骨が足りなくてもできる治療法があります

インプラント治療では、インプラントをしっかり骨に埋入するためにある程度の骨のボリュームが必要です。しかし、歯を失った状態が長く続いた場合では、骨が痩せていることが多く、インプラントを長期にわたって安定させることができません。そこで骨再生を促進させる処置を施し、骨のボリューム増大を図ります。これが「骨造成術」です。

骨造成術には「インプラント治療前」に行うものと、「治療と同時進行」で行う2つの進め方があります。「治療前」の骨造成術は、インプラントを埋入できるほど骨量がなく、治療を開始できないときに適用されます。骨の成熟には4~8か月かかるので、その分治療期間が長くなります。一方、「同時進行」で行う骨造成術は、骨量が足りないものの治療は開始できる場合に適用され、骨の造成は3~6か月で完了します。

以下に具体的な治療法をご紹介します。

サイナスリフト

サイナスリフトは、上顎の骨が少ない場合に行う方法で「上顎洞底拳上術」とも呼ばれます。骨の厚みが5mm未満の場合に適応され、骨の造成には6~12か月程度かかります(個人差があります)。

上顎の上部には「上顎洞(サイナス)」と呼ばれる空洞がありますが、歯を失うとこの空洞が拡大し、インプラントを埋入するために必要な骨量が足りなくなってしまいます。
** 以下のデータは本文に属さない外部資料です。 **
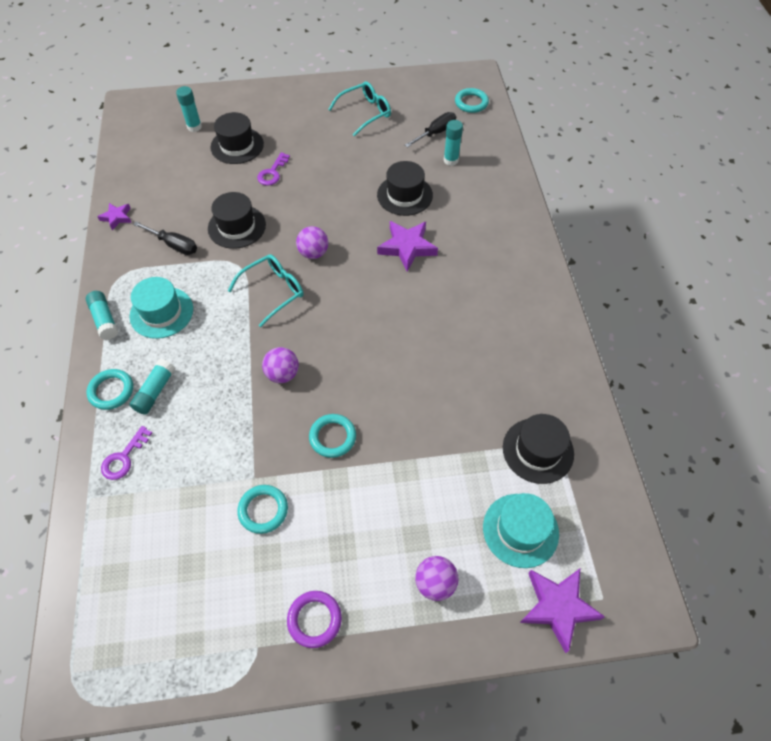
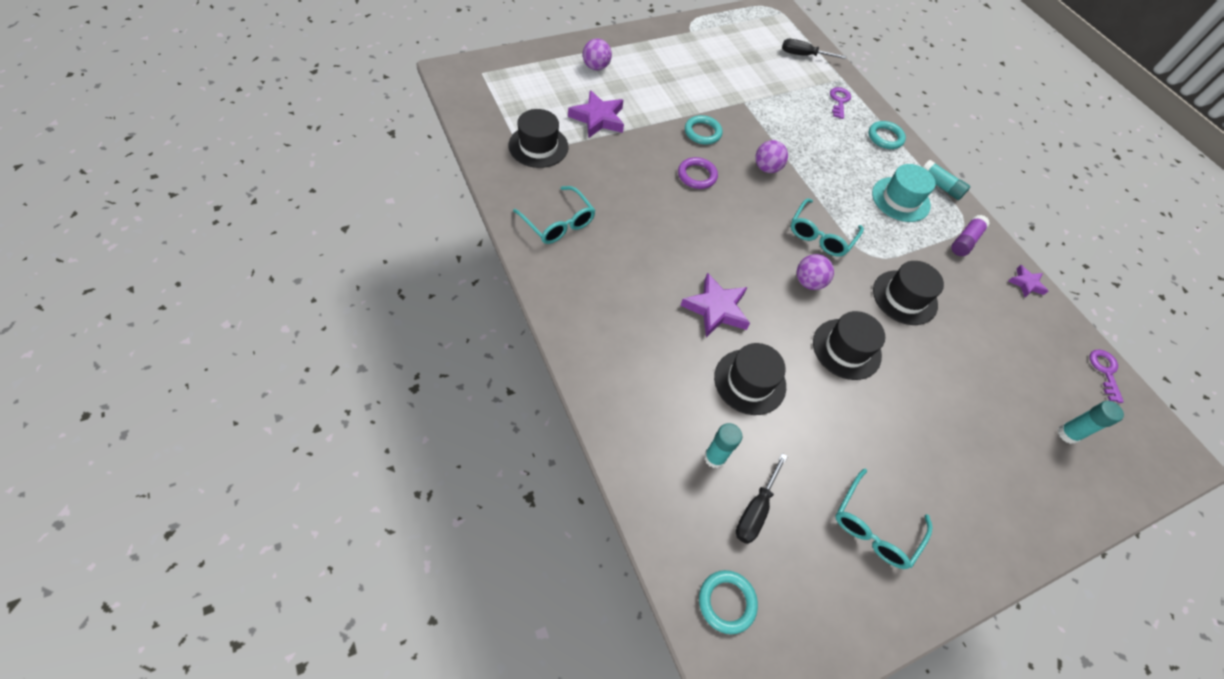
camera: 155 degrees right, 0 degrees up
(135, 261) = (965, 241): none -> purple glue stick
(155, 391) = (853, 142): turquoise glue stick -> none
(174, 245) = (946, 264): black screwdriver -> black screwdriver (803, 55)
(237, 146) = (992, 414): black hat -> black hat (846, 349)
(263, 510) = (726, 87): turquoise ring -> none
(272, 173) = (921, 380): purple key -> purple key (1105, 371)
(314, 619) = (664, 44): purple ring -> purple ring (697, 175)
(520, 530) = (544, 98): turquoise hat -> none
(530, 349) = (558, 223): none -> turquoise glasses
(558, 607) = (512, 66): purple star -> purple star (598, 118)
そこで、上顎洞の底を押し上げるように自家骨や骨補填材を入れ、インプラントが埋入できるように骨を補うのです。

ソケットリフト

ソケットリフトは、サイナスリフトと同様に上顎洞を拳上する方法の一つです。比較的手術時間は短く、傷口も小さくて済みます。骨の厚みが5mm以上の場合に適応されます。

骨に空けた穴から器具を挿入して上顎洞の底を持ち上げ、それによってできた空間に人工骨や骨補填材を押し込み、インプラントを入れる骨の厚みを作ります。

GBR

GBRはGuided Bone Regenerationの略で、「骨再生誘導法」とも言います。歯ぐきと骨の間に特殊な膜を張り、そこにできたスペースに骨が再生されるように促します。膜には吸収性のものと非吸収性のものがあり、非吸収性の膜は手術後4~6週で除去します。

骨の再生を促す以外に骨補填材を入れることも可能であり、骨のボリュームが足りない場合に多用される方法です。